Ralph Sepe’s review published on Letterboxd:
Tarantino is one of my favorite filmmakers and I was happy to see his newest film as soon as I could. I wouldn’t say he’s batting a thousand but his knowledge and love for the art form is clear to the many packed theaters I’ve seen his work in. This film has some lesser tropes I have grown to not like in his films. Pointless narration, meandering plot threads and lots of feet. However, I feel this is Tarantino more true to form, without the gimmicks.
The gloss of 1969 Hollywood is dazzling, full of pop culture references, movie posters, and fun characters. I appreciated the attention given to authenticity. Having logos for real television stations during the news segments added a lot to the film.
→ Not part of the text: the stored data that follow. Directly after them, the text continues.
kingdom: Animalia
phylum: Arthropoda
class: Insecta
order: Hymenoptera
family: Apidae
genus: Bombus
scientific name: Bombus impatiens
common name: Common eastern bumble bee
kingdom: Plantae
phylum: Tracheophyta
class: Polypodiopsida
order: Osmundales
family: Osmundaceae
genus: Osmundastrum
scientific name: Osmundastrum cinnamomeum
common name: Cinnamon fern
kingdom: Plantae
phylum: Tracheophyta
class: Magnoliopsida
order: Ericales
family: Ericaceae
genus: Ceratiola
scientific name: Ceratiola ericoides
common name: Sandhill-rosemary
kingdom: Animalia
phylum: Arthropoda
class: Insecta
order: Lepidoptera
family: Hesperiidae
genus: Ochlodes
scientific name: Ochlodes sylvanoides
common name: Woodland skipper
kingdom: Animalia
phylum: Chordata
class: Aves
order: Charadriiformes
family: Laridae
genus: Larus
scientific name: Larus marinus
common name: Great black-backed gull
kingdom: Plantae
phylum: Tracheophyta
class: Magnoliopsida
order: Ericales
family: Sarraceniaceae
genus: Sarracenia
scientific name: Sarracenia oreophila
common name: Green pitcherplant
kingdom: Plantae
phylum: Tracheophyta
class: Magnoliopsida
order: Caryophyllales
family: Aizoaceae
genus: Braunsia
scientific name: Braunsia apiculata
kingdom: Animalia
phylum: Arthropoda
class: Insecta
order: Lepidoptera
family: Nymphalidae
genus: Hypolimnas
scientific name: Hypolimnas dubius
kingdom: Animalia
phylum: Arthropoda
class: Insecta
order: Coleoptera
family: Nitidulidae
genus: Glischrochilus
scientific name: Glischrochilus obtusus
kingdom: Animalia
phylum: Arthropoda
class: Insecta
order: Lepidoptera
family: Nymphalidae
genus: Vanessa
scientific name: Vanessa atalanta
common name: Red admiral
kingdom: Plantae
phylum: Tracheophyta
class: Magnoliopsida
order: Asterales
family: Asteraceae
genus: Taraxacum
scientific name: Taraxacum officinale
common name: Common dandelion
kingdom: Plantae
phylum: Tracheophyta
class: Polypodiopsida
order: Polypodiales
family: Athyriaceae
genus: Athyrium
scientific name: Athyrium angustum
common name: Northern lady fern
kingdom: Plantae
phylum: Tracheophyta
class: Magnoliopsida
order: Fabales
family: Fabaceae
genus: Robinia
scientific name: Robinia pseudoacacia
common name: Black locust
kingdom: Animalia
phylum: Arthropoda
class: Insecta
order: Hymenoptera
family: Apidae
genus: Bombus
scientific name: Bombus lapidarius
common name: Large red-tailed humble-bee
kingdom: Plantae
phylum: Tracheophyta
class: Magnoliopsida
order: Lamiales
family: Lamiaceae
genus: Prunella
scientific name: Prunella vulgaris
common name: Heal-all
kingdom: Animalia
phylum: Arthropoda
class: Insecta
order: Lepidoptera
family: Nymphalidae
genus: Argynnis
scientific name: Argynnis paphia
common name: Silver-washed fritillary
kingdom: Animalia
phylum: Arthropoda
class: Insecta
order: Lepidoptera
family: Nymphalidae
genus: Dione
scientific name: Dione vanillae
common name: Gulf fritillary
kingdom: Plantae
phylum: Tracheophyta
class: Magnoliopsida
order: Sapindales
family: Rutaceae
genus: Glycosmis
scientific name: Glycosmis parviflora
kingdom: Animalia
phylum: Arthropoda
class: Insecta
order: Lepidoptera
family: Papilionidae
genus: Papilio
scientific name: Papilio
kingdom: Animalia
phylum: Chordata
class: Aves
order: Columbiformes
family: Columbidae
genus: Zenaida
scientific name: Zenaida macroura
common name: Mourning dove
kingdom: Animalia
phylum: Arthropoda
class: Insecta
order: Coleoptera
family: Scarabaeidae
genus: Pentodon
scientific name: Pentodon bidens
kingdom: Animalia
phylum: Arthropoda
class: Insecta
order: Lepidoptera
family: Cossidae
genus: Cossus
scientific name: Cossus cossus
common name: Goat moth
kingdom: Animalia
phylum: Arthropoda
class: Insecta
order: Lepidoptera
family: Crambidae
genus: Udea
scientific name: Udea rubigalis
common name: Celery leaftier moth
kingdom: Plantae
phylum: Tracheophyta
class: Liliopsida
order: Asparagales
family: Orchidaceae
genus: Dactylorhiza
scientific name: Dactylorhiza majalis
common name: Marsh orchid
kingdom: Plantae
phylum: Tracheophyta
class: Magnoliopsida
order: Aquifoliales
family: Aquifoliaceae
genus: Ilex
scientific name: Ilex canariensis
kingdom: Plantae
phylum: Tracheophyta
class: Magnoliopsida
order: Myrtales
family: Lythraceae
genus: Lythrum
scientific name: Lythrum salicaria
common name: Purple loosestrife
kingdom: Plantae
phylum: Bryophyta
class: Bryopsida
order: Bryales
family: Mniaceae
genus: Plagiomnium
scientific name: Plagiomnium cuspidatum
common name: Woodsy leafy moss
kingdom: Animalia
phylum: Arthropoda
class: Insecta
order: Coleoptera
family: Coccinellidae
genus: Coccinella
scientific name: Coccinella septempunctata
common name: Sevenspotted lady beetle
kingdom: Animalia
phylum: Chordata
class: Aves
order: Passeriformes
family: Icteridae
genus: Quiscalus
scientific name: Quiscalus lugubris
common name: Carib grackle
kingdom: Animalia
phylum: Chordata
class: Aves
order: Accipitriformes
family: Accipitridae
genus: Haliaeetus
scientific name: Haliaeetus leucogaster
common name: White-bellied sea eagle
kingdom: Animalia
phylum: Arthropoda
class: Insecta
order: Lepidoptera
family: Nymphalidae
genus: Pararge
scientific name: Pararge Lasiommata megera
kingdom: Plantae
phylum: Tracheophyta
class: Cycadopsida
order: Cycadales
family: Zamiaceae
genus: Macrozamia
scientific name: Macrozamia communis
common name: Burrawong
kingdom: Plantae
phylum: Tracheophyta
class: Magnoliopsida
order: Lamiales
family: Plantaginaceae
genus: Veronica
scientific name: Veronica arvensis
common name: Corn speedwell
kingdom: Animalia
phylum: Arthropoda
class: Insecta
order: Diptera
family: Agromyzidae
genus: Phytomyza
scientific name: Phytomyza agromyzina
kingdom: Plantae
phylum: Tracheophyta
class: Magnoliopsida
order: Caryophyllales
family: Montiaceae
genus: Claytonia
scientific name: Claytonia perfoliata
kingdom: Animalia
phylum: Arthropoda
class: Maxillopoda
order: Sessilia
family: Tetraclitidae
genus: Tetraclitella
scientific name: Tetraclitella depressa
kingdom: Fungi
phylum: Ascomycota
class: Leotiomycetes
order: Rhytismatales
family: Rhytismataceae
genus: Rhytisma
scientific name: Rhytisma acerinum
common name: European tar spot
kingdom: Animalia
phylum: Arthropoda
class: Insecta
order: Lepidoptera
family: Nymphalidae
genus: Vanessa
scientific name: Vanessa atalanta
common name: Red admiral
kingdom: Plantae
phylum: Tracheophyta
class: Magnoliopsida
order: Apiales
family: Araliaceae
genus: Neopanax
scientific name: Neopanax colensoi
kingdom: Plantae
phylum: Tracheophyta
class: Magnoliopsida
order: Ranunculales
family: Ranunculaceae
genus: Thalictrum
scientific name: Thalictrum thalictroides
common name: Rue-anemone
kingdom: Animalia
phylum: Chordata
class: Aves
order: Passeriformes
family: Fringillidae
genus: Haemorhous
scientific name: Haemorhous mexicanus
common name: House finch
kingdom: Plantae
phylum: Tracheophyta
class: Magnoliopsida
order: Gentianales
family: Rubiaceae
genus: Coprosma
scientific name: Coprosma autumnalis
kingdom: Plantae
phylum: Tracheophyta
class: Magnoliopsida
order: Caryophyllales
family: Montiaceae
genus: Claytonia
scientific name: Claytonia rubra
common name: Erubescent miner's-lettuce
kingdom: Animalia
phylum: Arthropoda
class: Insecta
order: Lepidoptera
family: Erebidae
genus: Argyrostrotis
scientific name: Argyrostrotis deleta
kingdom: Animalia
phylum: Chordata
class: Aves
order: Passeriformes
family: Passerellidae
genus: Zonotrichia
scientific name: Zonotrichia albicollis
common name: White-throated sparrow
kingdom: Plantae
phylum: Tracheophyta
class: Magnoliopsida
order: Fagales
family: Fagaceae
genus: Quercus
There are long takes of Brad Pitt driving his car through the streets of 60’s L.A. and yet the illusion is never broken, as every block he goes down feels as real as the last.
It is very dialogue driven and the plot itself, while unpredictable, is fairly simple. What really kept me invested were the characters and the performances. I feel this is both Brad Pitt’s and Leonardo DiCaprio’s best performances to date. They were excellent both together and when they were off on their own adventures. This film reminded me of Fear and Loathing in Las Vegas in many ways, but their dynamic reminded me a lot of Depp and Del Toro. Fear and Loathing in Hollywood maybe? A few other characters should’ve been utilized more, but Rick and Cliff worked and I think that’s more important.
The film is more comedic in tone and has some ridiculous moments, but at its core the film has more to say. I would like to get into it but it’s a lot, and I’d like to see this film a few more times.